Identification method for excitation force of rigid body vibration source by physical parameter identification (Method by characteristic matrix identification without using force signals)

Abstract

This paper proposes an identification method for the excitation force of a rigid body vibration source. This is done by constructing a characteristic matrix without a force signal during a preliminary excitation test. In mechanical products, if an abnormal vibration such as excessive vibration occurs after machine assembly, reworking is necessary to rectify the problem. This extends of the development period and increases cost. Therefore, quantitative vibration prediction at the design state is important. In order to predict quantitative vibration, it is necessary to understand the excitation force of the vibration source. The proposed method of excitation force does not use a force signal during the preliminary excitation test. Therefore, there is no restriction on the vibration method in the preliminary vibration test, and it solves the problem in the case where the excitation point cannot be secured.

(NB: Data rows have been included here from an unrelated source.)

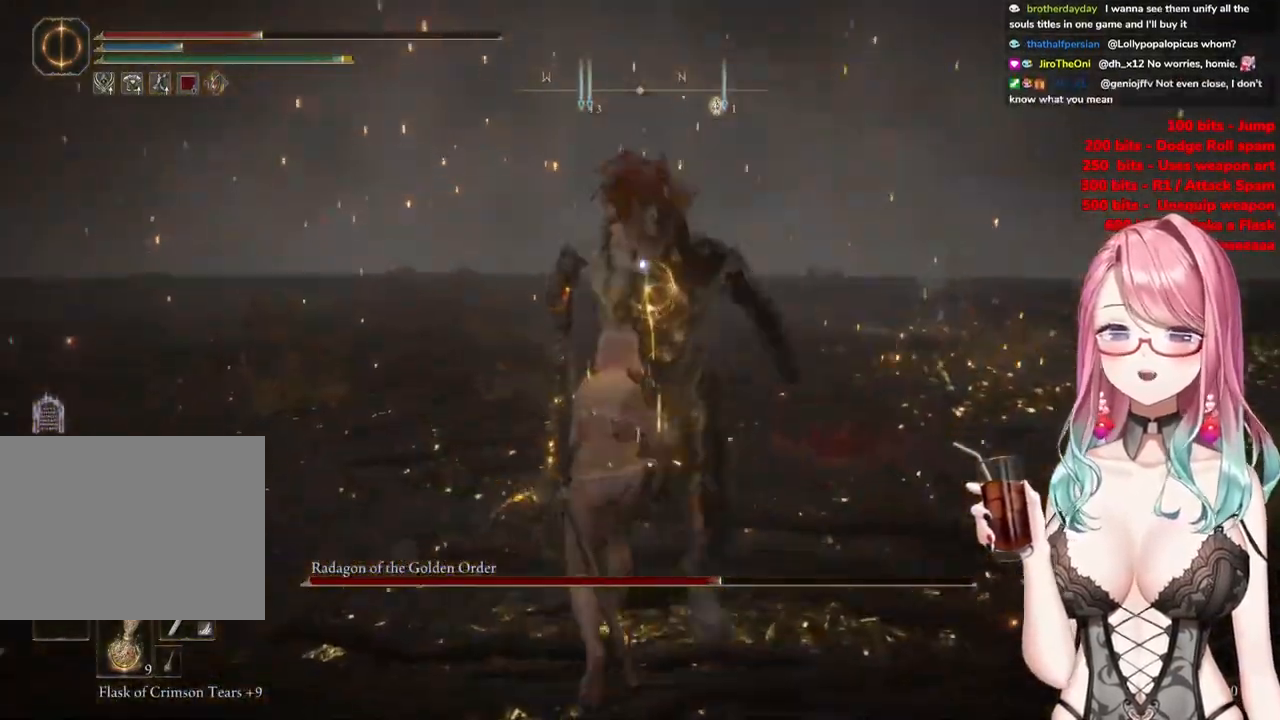
{"buttons": [], "left_stick": "up-left", "right_stick": "center", "events": []}
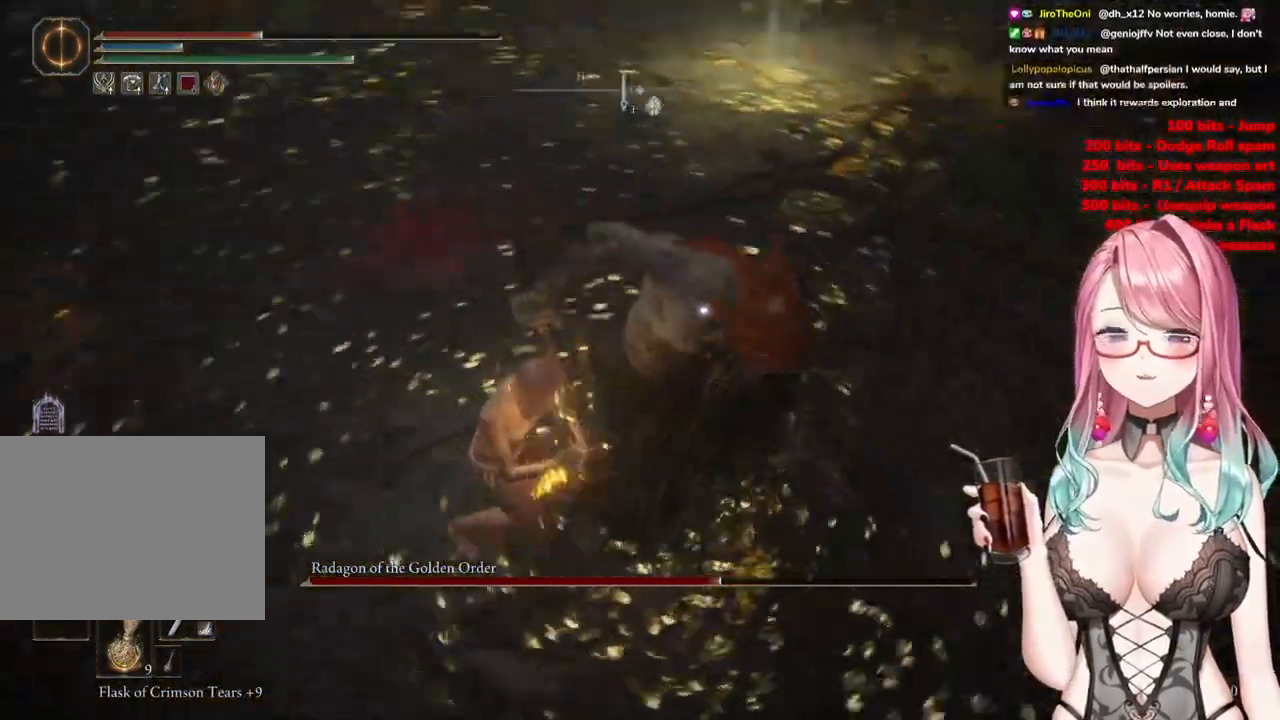
{"buttons": [], "left_stick": "up-left", "right_stick": "center", "events": []}
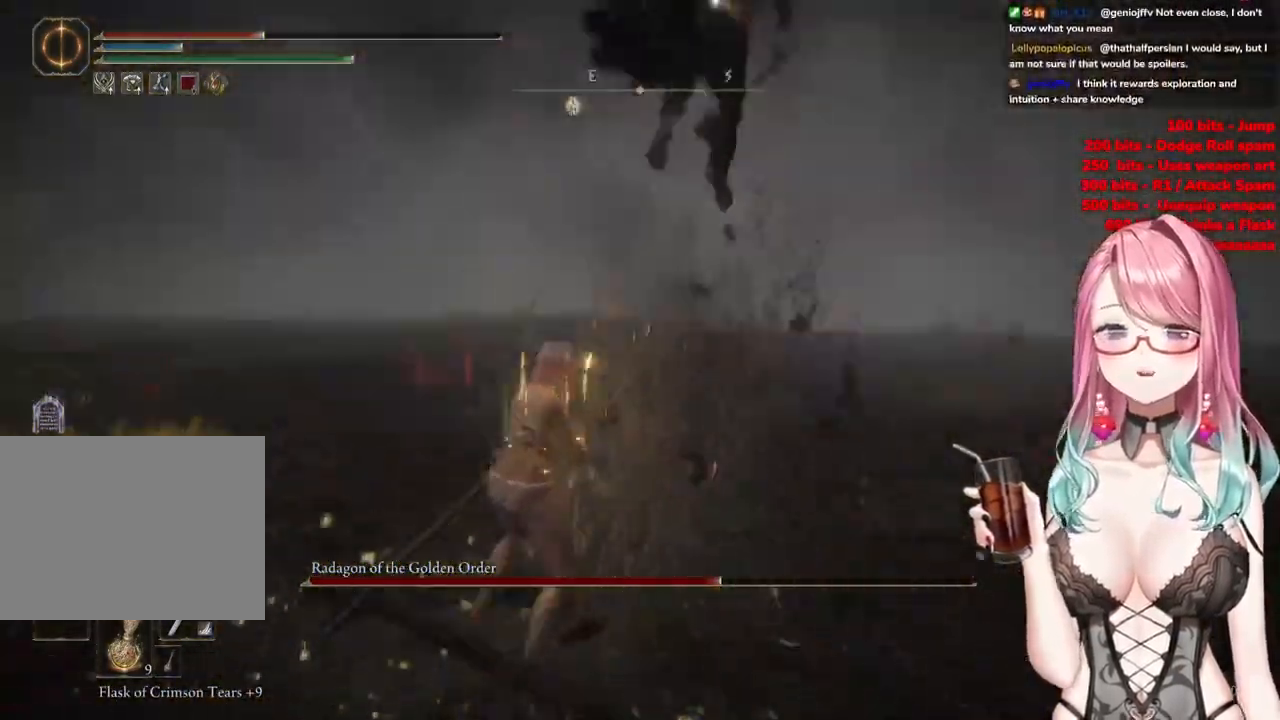
{"buttons": [], "left_stick": "up-left", "right_stick": "center", "events": []}
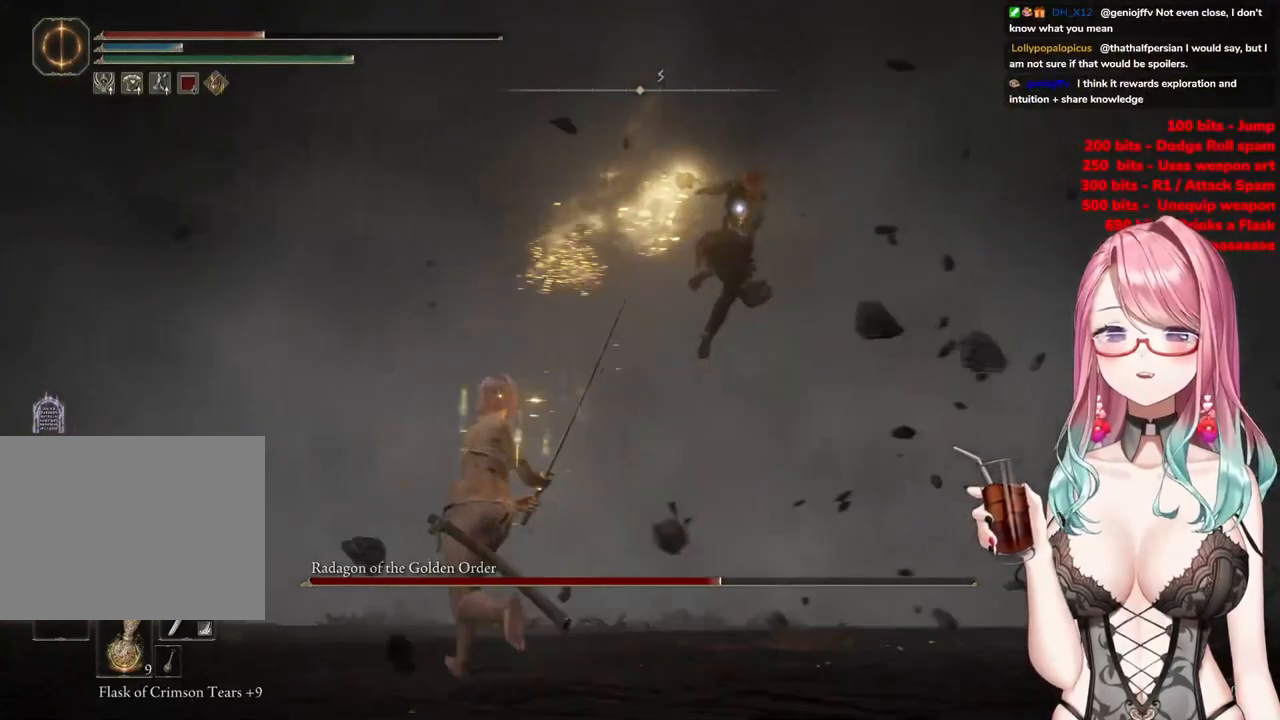
{"buttons": [], "left_stick": "up-left", "right_stick": "center", "events": []}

In this method, the modal mass is calculated using a rigid body mode vector of 6 degrees of freedom (acquired during the preliminary vibration test) and the mass of the vibration source. Then, after determining the mass normalized mode vector from the calculated modal mass, the characteristic matrix of the rigid body vibration source is identified. Finally, the excitation force when the machine is running is identified from the equation of motion in the frequency domain. As a result of testing the verify the validity of the method, the proposed method can identify the excitation with the same precision as when using the force signal and has demonstrated its usefulness.